━━━ DATA FOR THE TASK

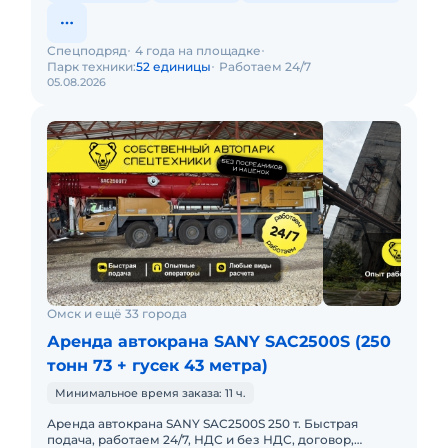
Спецподряд
4 года на площадке
Парк техники:
52 единицы
Работаем 24/7
05.08.2026
Омск и ещё 33 города
Аренда автокрана SANY SAC2500S (250
тонн 73 + гусек 43 метра)
Минимальное время заказа: 11 ч.
Аренда автокрана SANY SAC2500S 250 т. Быстрая
подача, работаем 24/7, НДС и без НДС, договор,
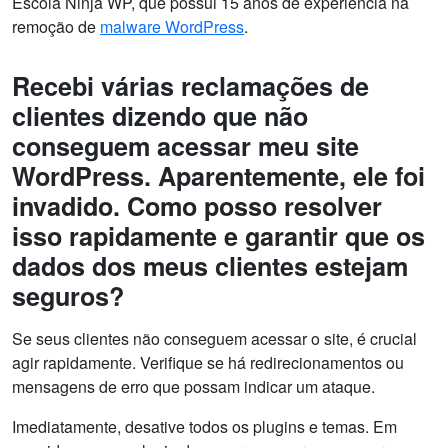
Escola Ninja WP, que possui 15 anos de experiência na
remoção de
malware WordPress
.
Recebi várias reclamações de
clientes dizendo que não
conseguem acessar meu site
WordPress. Aparentemente, ele foi
invadido. Como posso resolver
isso rapidamente e garantir que os
dados dos meus clientes estejam
seguros?
Se seus clientes não conseguem acessar o site, é crucial
agir rapidamente. Verifique se há redirecionamentos ou
mensagens de erro que possam indicar um ataque.
Imediatamente, desative todos os plugins e temas. Em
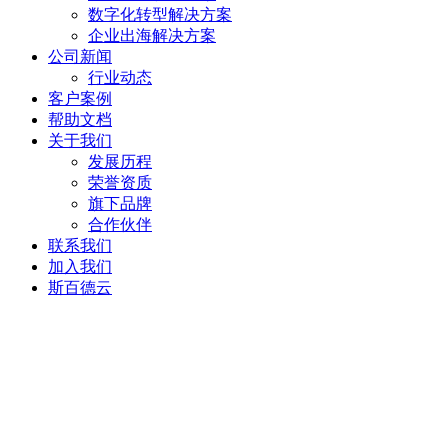
数字化转型解决方案
企业出海解决方案
公司新闻
行业动态
客户案例
帮助文档
关于我们
发展历程
荣誉资质
旗下品牌
合作伙伴
联系我们
加入我们
斯百德云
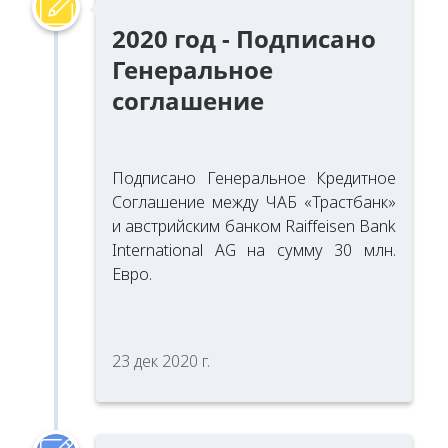
2020 год - Подписано
Генеральное
соглашение
Подписано Генеральное Кредитное
Соглашение между ЧАБ «Трастбанк»
и австрийским банком Raiffeisen Bank
International AG на сумму 30 млн.
Евро.
23 дек 2020 г.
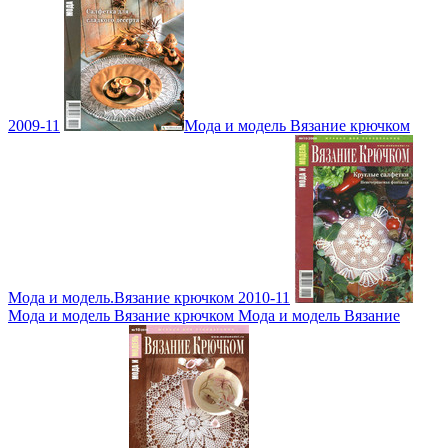
2009-11
Мода и модель Вязание крючком
Мода и модель.Вязание крючком 2010-11
Мода и модель Вязание крючком Мода и модель Вязание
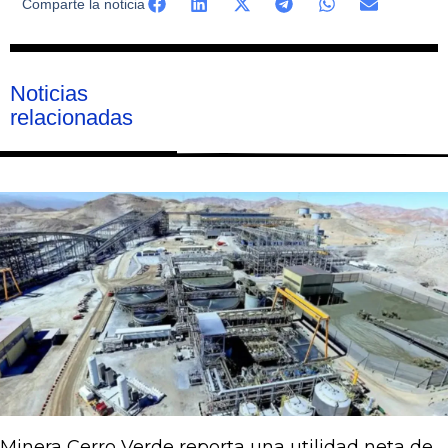
Comparte la noticia
Noticias
relacionadas
Página
Página
Página
Página
Página
Minera Cerro Verde reporta una utilidad neta de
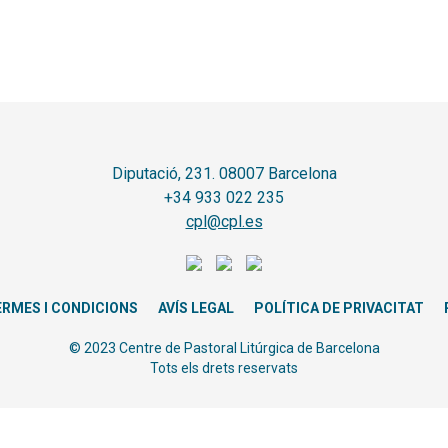
Diputació, 231. 08007 Barcelona
+34 933 022 235
cpl@cpl.es
ERMES I CONDICIONS
AVÍS LEGAL
POLÍTICA DE PRIVACITAT
© 2023 Centre de Pastoral Litúrgica de Barcelona
Tots els drets reservats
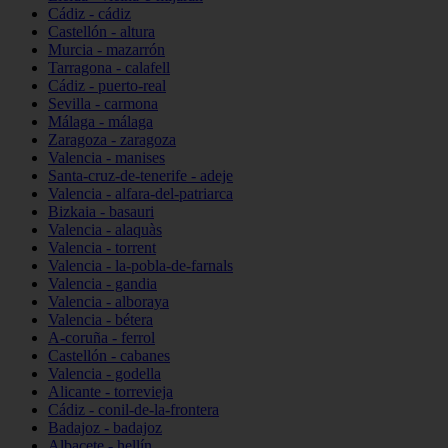
Cádiz - cádiz
Castellón - altura
Murcia - mazarrón
Tarragona - calafell
Cádiz - puerto-real
Sevilla - carmona
Málaga - málaga
Zaragoza - zaragoza
Valencia - manises
Santa-cruz-de-tenerife - adeje
Valencia - alfara-del-patriarca
Bizkaia - basauri
Valencia - alaquàs
Valencia - torrent
Valencia - la-pobla-de-farnals
Valencia - gandia
Valencia - alboraya
Valencia - bétera
A-coruña - ferrol
Castellón - cabanes
Valencia - godella
Alicante - torrevieja
Cádiz - conil-de-la-frontera
Badajoz - badajoz
Albacete - hellín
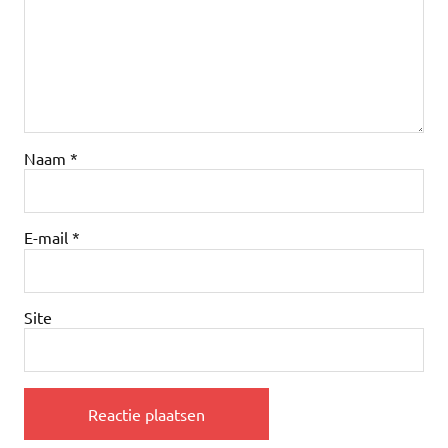
Naam
*
E-mail
*
Site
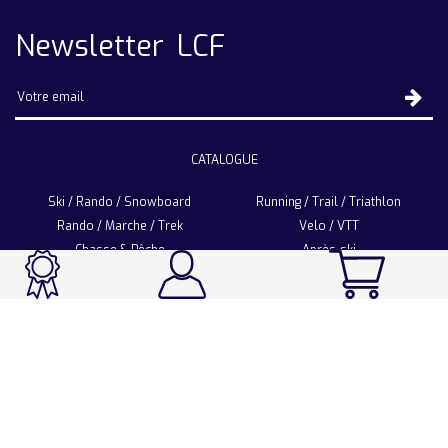
Newsletter LCF
CATALOGUE
Ski / Rando / Snowboard
Running / Trail / Triathlon
Rando / Marche / Trek
Velo / VTT
Chasse & Pêche
Après-ski
Chaussetterie
Sport Fashion
Accessoires
LA CHAUSSETTE DE FRANCE
Notre usine française
Nos technologies et matières
Les ambassadeurs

━━━━━━

Copy out every line of the records that the string "крючком" appears in.

• [WRITTEN RESPONSE]
Мода и модель Вязание крючком
Мода и модель.Вязание крючком 2010-11
Мода и модель Вязание крючком Мода и модель Вязание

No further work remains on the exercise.